L’incubo a Miami e l’ombra delle politiche di Trump
Artan era sbarcato in Florida sabato scorso, munito di un visto perfettamente regolare, per unirsi al collegiale dei 52 arbitri selezionati per la rassegna iridata. Le rigide restrizioni sui visti introdotte dall’amministrazione Trump nei confronti della Somalia hanno però fatto scattare i controlli. A complicare drammaticamente la situazione è stata la coincidenza del nome del direttore di gara con quello di un leader di spicco di Al-Shabaab, il gruppo militare che controlla alcune aree del territorio somalo. «Mi hanno chiesto ripetutamente se avessi mai incontrato esponenti di quel gruppo», ha raccontato l’arbitro somalo al New York Times durante lo scalo a Istanbul. «Ho spiegato che sono solo un uomo di sport che cercava di vivere il suo sogno più grande, ma mi hanno trattato come un criminale».

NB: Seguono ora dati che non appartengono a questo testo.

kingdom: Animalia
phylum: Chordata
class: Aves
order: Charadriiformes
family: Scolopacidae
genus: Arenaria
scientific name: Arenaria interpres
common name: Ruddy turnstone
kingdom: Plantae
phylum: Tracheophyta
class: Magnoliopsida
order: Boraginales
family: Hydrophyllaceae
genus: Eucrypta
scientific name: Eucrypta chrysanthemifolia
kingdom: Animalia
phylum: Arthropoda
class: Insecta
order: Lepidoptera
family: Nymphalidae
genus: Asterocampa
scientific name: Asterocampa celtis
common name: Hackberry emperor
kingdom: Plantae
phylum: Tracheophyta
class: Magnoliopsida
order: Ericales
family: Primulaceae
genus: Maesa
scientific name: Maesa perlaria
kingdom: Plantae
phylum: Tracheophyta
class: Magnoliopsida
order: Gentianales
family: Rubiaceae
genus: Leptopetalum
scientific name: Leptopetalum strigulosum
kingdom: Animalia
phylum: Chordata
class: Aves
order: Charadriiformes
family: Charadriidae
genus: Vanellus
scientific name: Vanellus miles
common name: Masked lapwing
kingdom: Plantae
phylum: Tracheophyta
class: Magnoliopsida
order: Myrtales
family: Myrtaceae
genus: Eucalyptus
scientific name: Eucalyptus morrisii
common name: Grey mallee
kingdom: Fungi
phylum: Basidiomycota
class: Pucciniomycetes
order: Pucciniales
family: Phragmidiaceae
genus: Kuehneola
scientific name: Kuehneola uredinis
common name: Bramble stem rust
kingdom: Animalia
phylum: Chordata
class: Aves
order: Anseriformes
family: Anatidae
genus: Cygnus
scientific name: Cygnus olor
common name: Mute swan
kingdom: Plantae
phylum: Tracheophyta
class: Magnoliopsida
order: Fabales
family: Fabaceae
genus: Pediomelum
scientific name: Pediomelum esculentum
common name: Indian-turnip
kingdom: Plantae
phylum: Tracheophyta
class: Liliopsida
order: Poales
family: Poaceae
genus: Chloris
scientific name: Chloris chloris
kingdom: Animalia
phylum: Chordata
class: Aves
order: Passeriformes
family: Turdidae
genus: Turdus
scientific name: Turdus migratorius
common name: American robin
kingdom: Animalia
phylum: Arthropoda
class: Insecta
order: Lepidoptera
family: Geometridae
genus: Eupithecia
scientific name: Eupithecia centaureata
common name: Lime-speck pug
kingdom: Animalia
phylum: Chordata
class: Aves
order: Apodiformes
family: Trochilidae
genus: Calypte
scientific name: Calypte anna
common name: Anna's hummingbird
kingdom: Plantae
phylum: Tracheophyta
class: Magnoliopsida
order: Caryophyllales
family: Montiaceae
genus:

Il caso politico internazionale e il rientro a Mogadiscio
La vicenda ha assunto rapidamente i contorni di un caso politico internazionale. L’espulsione ha sollevato dure reazioni globali e aspre critiche da parte del Partito Democratico statunitense, comprese quelle di Hillary Clinton, che ha condannato le miopi chiusure della Casa Bianca. Questa mattina l’arbitro somalo è finalmente atterrato a Mogadiscio, dove ha ricevuto un’accoglienza trionfale da eroe da parte di istituzioni, giornalisti e tifosi. Una dimostrazione d’affetto straordinaria che rappresenta tuttavia una consolazione solo parziale: la spedizione mondiale della flotta arbitrale africana perde uno dei suoi sette rappresentanti e il sogno di Artan rimane spezzato.